After getting the nod for the home opener this season, his 3rd consecutive home opener, Arrieta failed to put together even a quality start in his 5 outings of work this year. It just felt like maybe a change of scenery would give Jake the success he deserves. The hard work, and motivation that he was given from his not-so-friendly Twitter buddies was enough to root for Jake to push through his struggles and prove everyone wrong. But today was the end of the road on his path with the Baltimore Orioles.

Jake was the trade piece in a move that sent him and struggling reliever Pedro Strop to the Chicago Cubs for starting pitcher Scott Feldman and catcher Steve Clevenger.
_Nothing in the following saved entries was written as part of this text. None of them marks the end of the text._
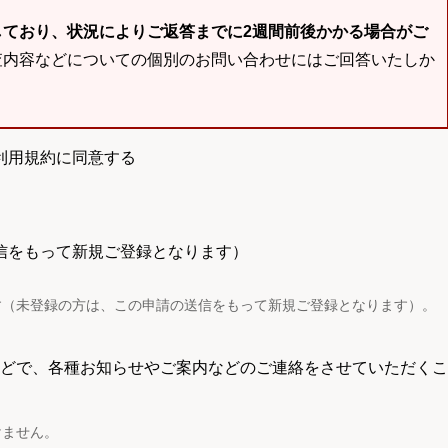
しており、状況によりご返答までに2週間前後かかる場合がご
査内容などについての個別のお問い合わせにはご回答いたしか
利用規約に同意する
信をもって新規ご登録となります）
す（未登録の方は、この申請の送信をもって新規ご登録となります）。
電話などで、各種お知らせやご案内などのご連絡をさせていただくこ
けません。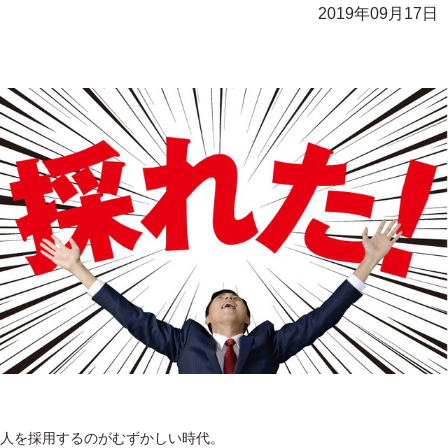
2019年09月17日
人を採用するのがむずかしい時代。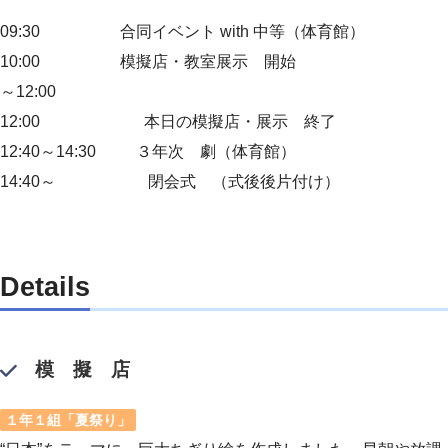
09:30 合同イベント with 中等（体育館）
10:00 模擬店・教室展示 開始
～12:00
12:00 本日の模擬店・展示 終了
12:40～14:30 ３年次 劇（体育館）
14:40～ 閉会式 （式後後片付け）
Details
模 擬 店
１年１組「夏祭り」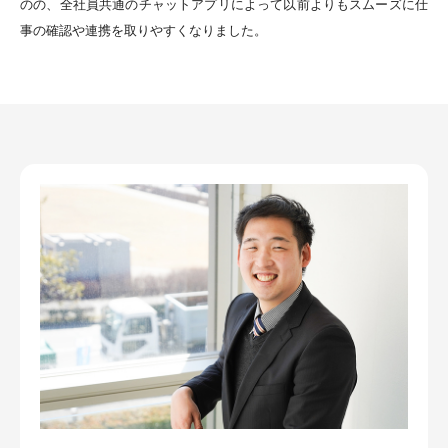
のの、全社員共通のチャットアプリによって以前よりもスムーズに仕
事の確認や連携を取りやすくなりました。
Some people say the Orioles are giving up on Arrieta who still hasn’t shown his full potential, but the move made by Vice President of Baseball Operations, Dan Duquette, is one that is proactive. The time is now to win a championship.
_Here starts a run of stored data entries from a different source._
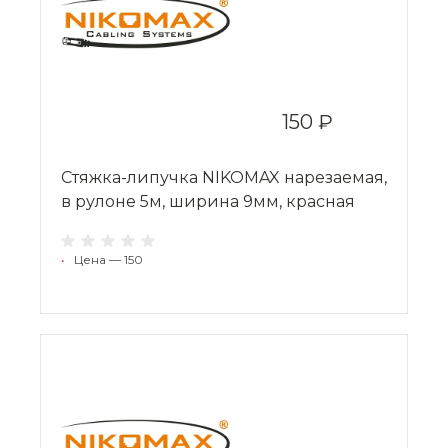
150 ₽
Стяжка-липучка NIKOMAX нарезаемая,
в рулоне 5м, ширина 9мм, красная
•
Цена — 150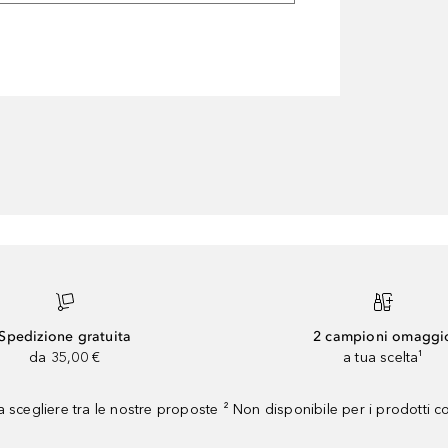
Spedizione gratuita
2 campioni omaggi
da 35,00 €
a tua scelta¹
 scegliere tra le nostre proposte ² Non disponibile per i prodotti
The Orioles are getting a key veteran pitcher in Scott Feldman who already has playoff experience and has some major league success for a winning team in the Texas Rangers.  The Orioles cannot sit and wait around for one of their former draft picks to finally blossom in front of their eyes. It’s better to part ways now than down the line when it may be too late.

The move stabilizes the starting rotation, giving the Orioles a consistent 1 through 5 staff. For the first half of the year, even the last few years, the rotation has been a revolving door for spot starters and temporary replacements.  The Orioles have used 12 different starting pitchers this season, which have caused inconsistent outings, too many earned runs, and more work for the bullpen.
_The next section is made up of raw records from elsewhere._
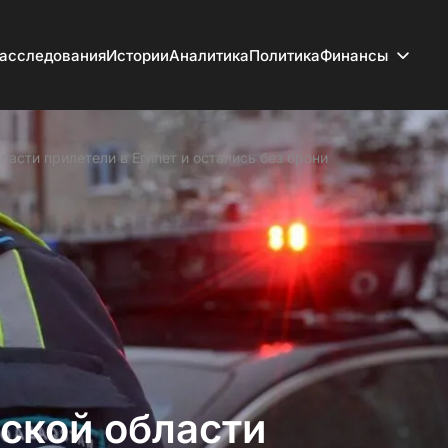
асследования
Истории
Аналитика
Политика
Финансы
ласти прилетели в Египет и остались без брони
ской области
Scott Feldman on the mound in 2009, finishing 17-8 on the season.

Scott Feldman on the mound in 2009, finishing 17-8 on the season.

It’s a low risk-high reward trade for Baltimore. The Orioles squeezed out every ounce of patience and hope they had for Arrieta, but it just wasn’t getting the job done. Let’s face it, they weren’t going to get a Cliff Lee type ace. The O’s young prospects are too valuable to package in a trade for a number 1 guy in the rotation. It’s an overall upgrade to the staff.

This season Scott Feldman is 7-6 with a 3.46 ERA in 15 starts. While the record seems mediocre, he did play for one of the worst offenses in baseball.  Feldman spent 8 seasons with the Texas Rangers, playing under Buck Showalter for his first 2 major league seasons, and he has ties with current pitching coach Rick Adair from his days in the minors.  He also has experience pitching out of both the pen and starting rotation, which he’s done his whole career. That gives the Orioles an added option if Feldman is ever needed for long relief, then he is capable of adjusting and helping out the team.  Although I doubt that will happen because this trade now allows Kevin Gausman to work in the bullpen the rest of the season and improve for a starting job next year.

While this trade has plenty of positives and is an upgrade from what the O’s gave up,  Feldman’s quality starts this season have come against weak offenses (MIA, NYM, SDP, WSH, CHW, LAA, MIL) with the exception of Texas, his former team. His career strikeout rate is fairly low at only 5.5 strikeouts per 9 innings.  I’m surprised the Orioles would go for a low end of the rotation starter considering the upside of Zach Britton. I consider Zach Britton to be the next Chris Tillman, and I thought this would be the beginning for Britton to finally come into his own and make a name for himself just as Tillman did last season. This leaves Britton to be the odd man out as of right now.

As for Jake Arrieta and Pedro Strop…a change of scenery will do them well. Jake has a lot of talent and Pedro has a lot of heart. The Cubs are getting two great teammates that still haven’t reached their full potential. I wish them well in Chicago and hope they have success.

No matter which way you look at it though, the Orioles want to win now, and the only way they can is with a consistent rotation that will stabilize the staff, eat innings, and take pressure off the pen, which is the backbone of this team. That’s what Scott Feldman brings to the table. The offense will take care of the rest as they already average 5 runs per game. The pieces are nearly almost there, and the O’s could very well be on their way to winning a championship in the near future.